Including PHP Simple HTML DOM Parser under the MIT License

Technical notes

  • There is a cache so that source services won't ban you even if you hammer the rss-bridge with requests. Each bridge has a different duration for the cache. The cache subdirectory will be automatically created. You can purge it whenever you want.
  • To implement a new rss-bridge, create a new class in bridges subdirectory. Look at existing bridges for examples and the guidelines below. For items you generate in $this->items, only uri and title are mandatory in each item. timestamp and content are optional but recommended. Any additional key will be ignored by ATOM feed (but outputed to json).

Bridge guidelines

  • metatags: @name {Name of service}, @homepage {URL to homepage}, @description, @update {YYYY-MM-DD}, @maintainer {Github username or nickname}
  • scripts (eg. Javascript) must be stripped out. Make good use of strip_tags() and preg_replace()
  • bridge must present data within 8 seconds (adjust iterators accordingly)
  • cache timeout must be fine-tuned so that each refresh can provide 1 or 2 new elements on busy periods
  • <audio> and <video> must not autoplay.
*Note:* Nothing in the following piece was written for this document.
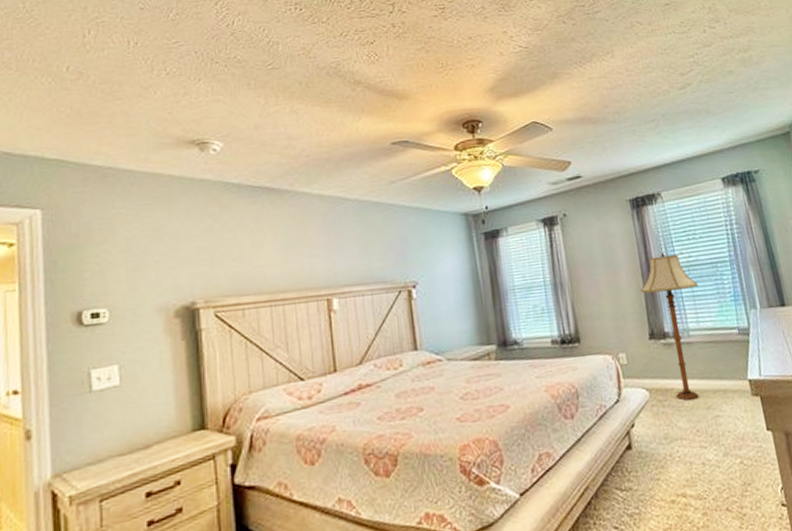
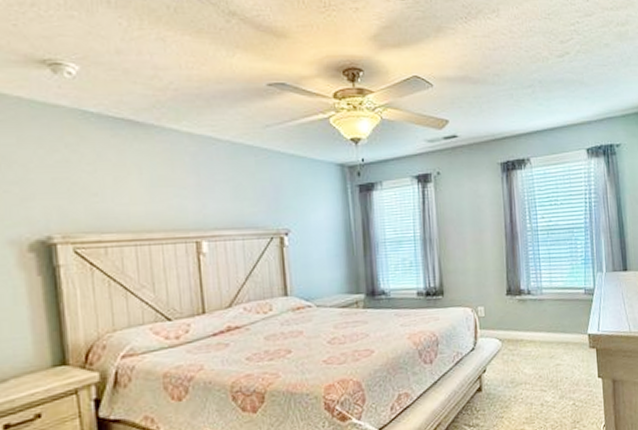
floor lamp: present [641,253,699,401] -> none [503,216,555,350]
Seriously.
  • do everything you can to extract valid timestamps. Translate formats, use API, exploit sitemap, whatever. Free the data!
  • don't create duplicates. If the website runs on WordPress, use the generic WordPress bridge if possible.
  • maintain efficient and well-commented code 😉

Rant

Dear so-called "social" websites.

Your catchword is "share", but you don't want us to share. You want to keep us within your walled gardens. That's why you've been removing RSS links from webpages, hiding them deep on your website, or removed RSS entirely, replacing it with crippled or demented proprietary API. FUCK YOU.

You're not social when you hamper sharing by removing RSS. You're happy to have customers creating content for your ecosystem, but you don't want this content out - a content you do not even own. Google Takeout is just a gimmick. We want our data to flow, we want RSS.

We want to share with friends, using open protocols: RSS, XMPP, whatever. Because no one wants to have your service with your applications using your API force-feeding them. Friends must be free to choose whatever software and service they want.

We are rebuilding bridges you have wilfully destroyed.

Get your shit together: Put RSS back in.